Admittedly, Athora isn’t directly part of Rowan’s empire. Apollo merely has a stake in the Europe-focused retirement insurer, equivalent to 25% in December, and a “strategic relationship” that involves advising on investment management. It’s nonetheless easy to slot the new deal into Rowan’s broader strategy.

Athora is buying Pension Insurance Corporation from a consortium of private investors. The target looks after about $70 billion of assets, which back the retirement savings of 400,000 Brits. Some of that money could in theory be routed towards Apollo’s varied investment opportunities like private credit, real estate, infrastructure and niche asset-backed finance.

At first glance, the price of 1.05 times shareholders’ equity, according to a person familiar with the matter, looks relatively full. Buying a bunch of financial assets at book value is not generally a good way to make money. And the historic cash returns that Pension Insurance Corporation has produced for its equity owners are hardly enough to get pulses racing. Strip out a special dividend from last year, and the normal payout was just under 300 million pounds, which according to Breakingviews calculations implies a 5% return on the purchase price. That's not much higher than the 4.5% currently paid by 10-year UK government bonds.
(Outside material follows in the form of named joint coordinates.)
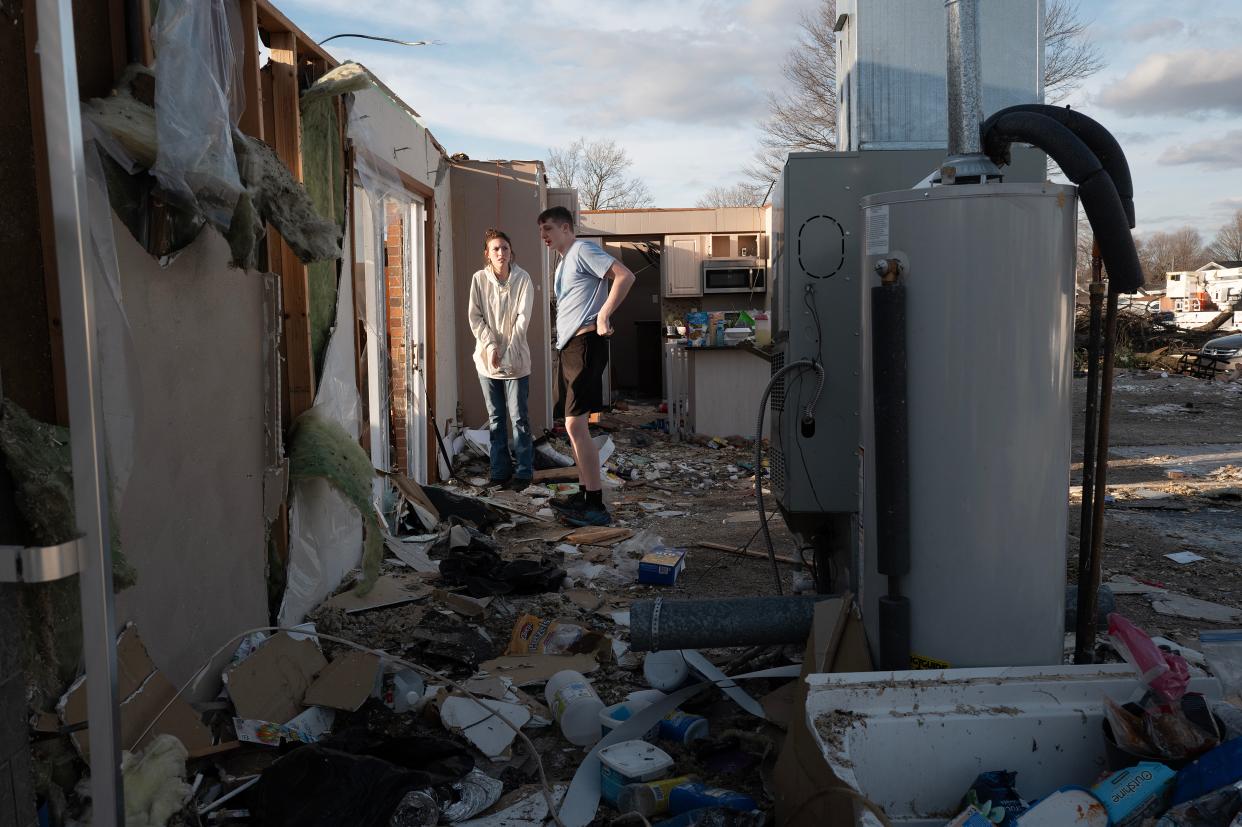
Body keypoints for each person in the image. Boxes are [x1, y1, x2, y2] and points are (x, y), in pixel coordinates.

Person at [538, 206, 635, 526]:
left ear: (566, 228)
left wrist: (605, 314)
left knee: (576, 426)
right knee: (570, 426)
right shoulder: (565, 262)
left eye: (549, 228)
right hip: (569, 347)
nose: (544, 236)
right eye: (542, 230)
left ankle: (595, 504)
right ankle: (584, 492)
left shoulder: (582, 249)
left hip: (585, 344)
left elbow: (625, 275)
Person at [468, 228, 535, 489]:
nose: (500, 253)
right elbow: (476, 317)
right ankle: (499, 473)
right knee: (496, 419)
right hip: (487, 363)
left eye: (504, 248)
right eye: (495, 249)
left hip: (517, 363)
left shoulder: (523, 279)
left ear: (511, 252)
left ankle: (524, 473)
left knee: (519, 419)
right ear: (487, 254)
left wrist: (507, 354)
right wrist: (491, 346)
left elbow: (522, 320)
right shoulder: (478, 280)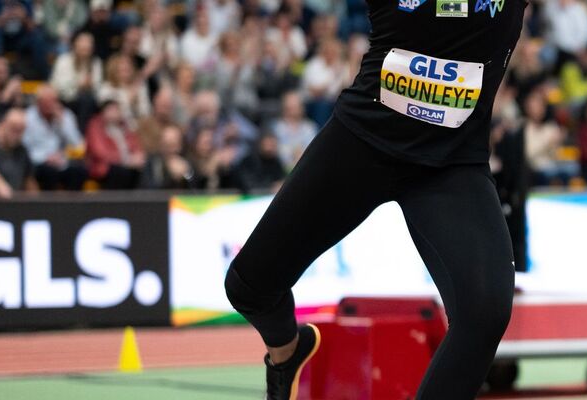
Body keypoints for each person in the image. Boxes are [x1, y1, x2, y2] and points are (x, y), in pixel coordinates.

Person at [222, 1, 529, 399]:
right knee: (248, 288)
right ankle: (287, 351)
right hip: (362, 145)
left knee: (485, 313)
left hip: (450, 165)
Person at [22, 85, 88, 191]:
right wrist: (45, 158)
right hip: (38, 162)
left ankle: (74, 206)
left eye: (53, 101)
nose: (50, 105)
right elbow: (24, 147)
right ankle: (49, 206)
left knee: (80, 171)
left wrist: (62, 122)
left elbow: (78, 144)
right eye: (46, 101)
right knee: (49, 173)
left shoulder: (66, 115)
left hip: (62, 161)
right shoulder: (27, 117)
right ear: (38, 102)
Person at [85, 101, 145, 189]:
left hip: (128, 167)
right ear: (103, 112)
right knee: (121, 171)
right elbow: (100, 152)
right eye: (111, 110)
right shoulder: (96, 126)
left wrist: (138, 156)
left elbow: (136, 145)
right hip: (106, 169)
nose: (115, 113)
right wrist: (126, 160)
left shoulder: (125, 127)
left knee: (145, 169)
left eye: (117, 109)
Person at [0, 108, 36, 198]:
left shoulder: (22, 151)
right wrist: (1, 187)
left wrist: (37, 204)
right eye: (13, 129)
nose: (16, 134)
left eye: (20, 130)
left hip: (15, 205)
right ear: (3, 125)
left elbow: (29, 181)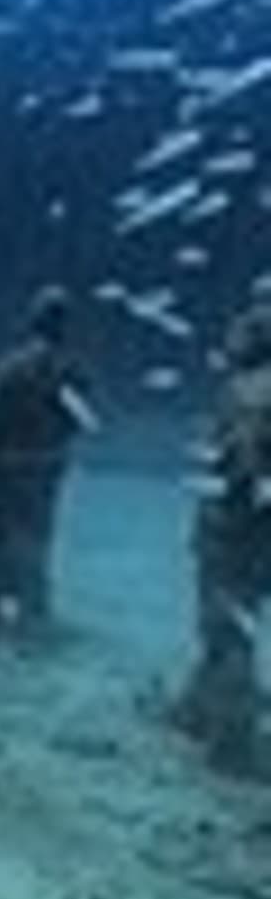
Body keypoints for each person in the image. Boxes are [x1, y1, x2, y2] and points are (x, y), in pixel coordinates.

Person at [173, 304, 271, 773]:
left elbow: (245, 465)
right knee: (235, 619)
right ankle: (197, 711)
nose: (229, 340)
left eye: (240, 331)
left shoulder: (247, 393)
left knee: (225, 625)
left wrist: (230, 502)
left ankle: (234, 742)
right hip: (261, 534)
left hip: (233, 530)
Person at [0, 286, 93, 632]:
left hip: (8, 465)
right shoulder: (71, 370)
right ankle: (33, 609)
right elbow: (82, 420)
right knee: (37, 537)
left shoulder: (11, 365)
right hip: (47, 467)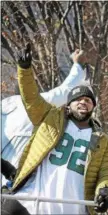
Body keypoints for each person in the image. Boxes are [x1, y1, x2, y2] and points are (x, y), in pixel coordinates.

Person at [5, 44, 108, 215]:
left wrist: (104, 193)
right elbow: (31, 98)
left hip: (74, 209)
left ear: (93, 106)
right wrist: (25, 69)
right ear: (68, 105)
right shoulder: (50, 119)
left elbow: (107, 173)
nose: (83, 102)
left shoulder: (103, 140)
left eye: (88, 100)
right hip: (34, 204)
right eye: (78, 99)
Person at [1, 49, 90, 187]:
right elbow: (66, 90)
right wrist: (78, 65)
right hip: (24, 181)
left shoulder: (5, 110)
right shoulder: (34, 105)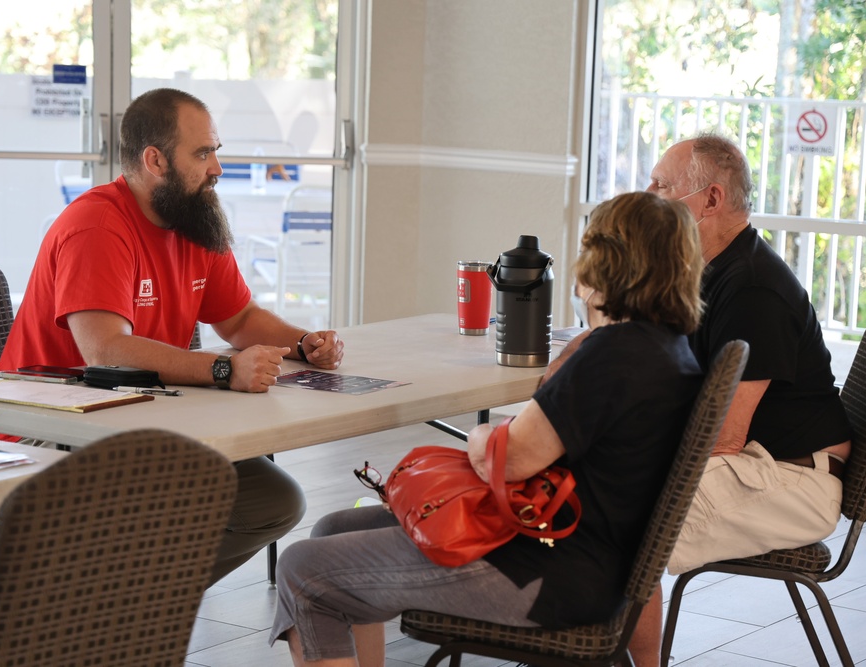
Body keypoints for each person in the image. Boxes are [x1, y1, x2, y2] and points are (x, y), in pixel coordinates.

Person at [268, 191, 705, 666]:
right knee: (332, 530)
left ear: (602, 263)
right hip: (586, 566)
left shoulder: (612, 354)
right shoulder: (670, 351)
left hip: (538, 572)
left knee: (302, 571)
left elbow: (506, 455)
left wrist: (480, 435)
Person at [0, 87, 345, 585]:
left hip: (147, 416)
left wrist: (303, 341)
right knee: (158, 505)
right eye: (203, 154)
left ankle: (131, 612)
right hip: (48, 426)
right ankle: (105, 619)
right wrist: (223, 369)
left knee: (274, 502)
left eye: (216, 151)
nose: (217, 168)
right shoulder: (96, 224)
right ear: (155, 160)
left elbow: (239, 319)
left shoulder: (194, 220)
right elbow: (105, 349)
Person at [627, 133, 852, 666]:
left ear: (710, 199)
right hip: (760, 463)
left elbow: (725, 435)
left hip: (792, 478)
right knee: (600, 494)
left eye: (662, 184)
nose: (649, 193)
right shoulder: (709, 271)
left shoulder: (752, 288)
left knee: (625, 531)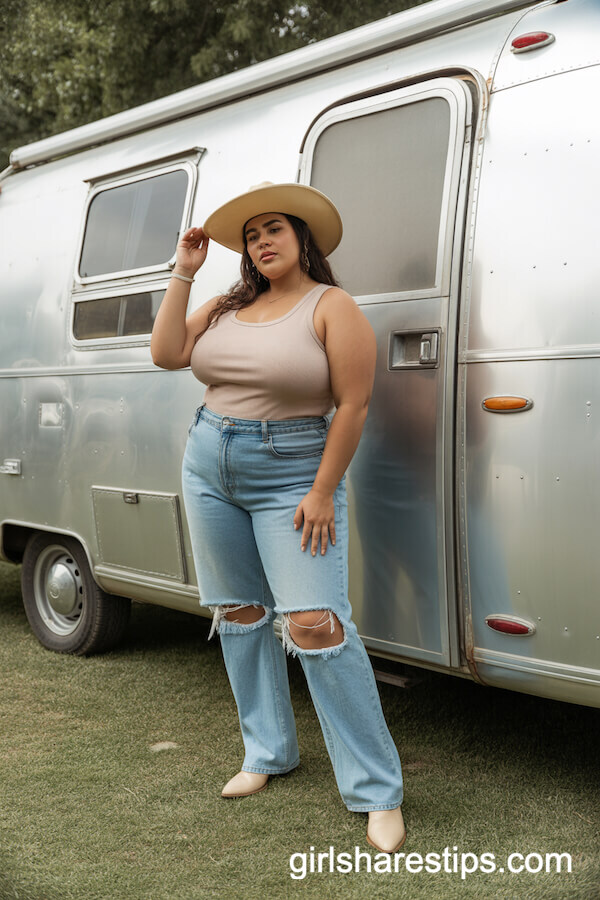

Yet that comparison misses the real point of the deal. It’s more likely to be all about scale and the ability to grow faster. Size helps in the so-called pension risk transfer market, which involves big insurers taking over responsibility for managing another company’s retirement scheme. Larger managers can afford to develop their own internal risk models for calculating equity requirements, and get them signed off by regulators, which can mean that the business runs on less capital.

More pertinently for Athora, having access to a giant investment machine like Apollo's gives the business a licence to grow. One increasingly popular way to boost returns in the pension insurance business is to put money into relatively high-yielding, unique assets that match the time horizon of the liabilities, like new housing or infrastructure projects including data centres. Private debt investments were about a fifth of Pension Insurance Corporation's total assets last year. That proportion could rise under the guidance of private-market specialist Apollo, in turn enabling the business to buy out more retirement schemes as the market grows. Apollo recently committed to provide $6 billion of financing for Britain's long-delayed Hinkley Point nuclear project. In short, Rowan has created a giant machine for sourcing yield. UK pensions can turbocharge it.

A donut chart showing the composition of PIC’s portfolio
Thomson ReutersPension Insurance Corporation’s asset mix

Follow Liam Proud on Bluesky and LinkedIn.

CONTEXT NEWS

Specialised life insurance group Athora has agreed to buy Britain’s Pension Insurance Corporation for 5.7 billion pounds ($7.8 billion), both companies said on July 3.

Athora, which has 76 billion euros ($89.7 billion) of assets under administration before the deal, is backed by U.S. private-markets giant Apollo Global Management.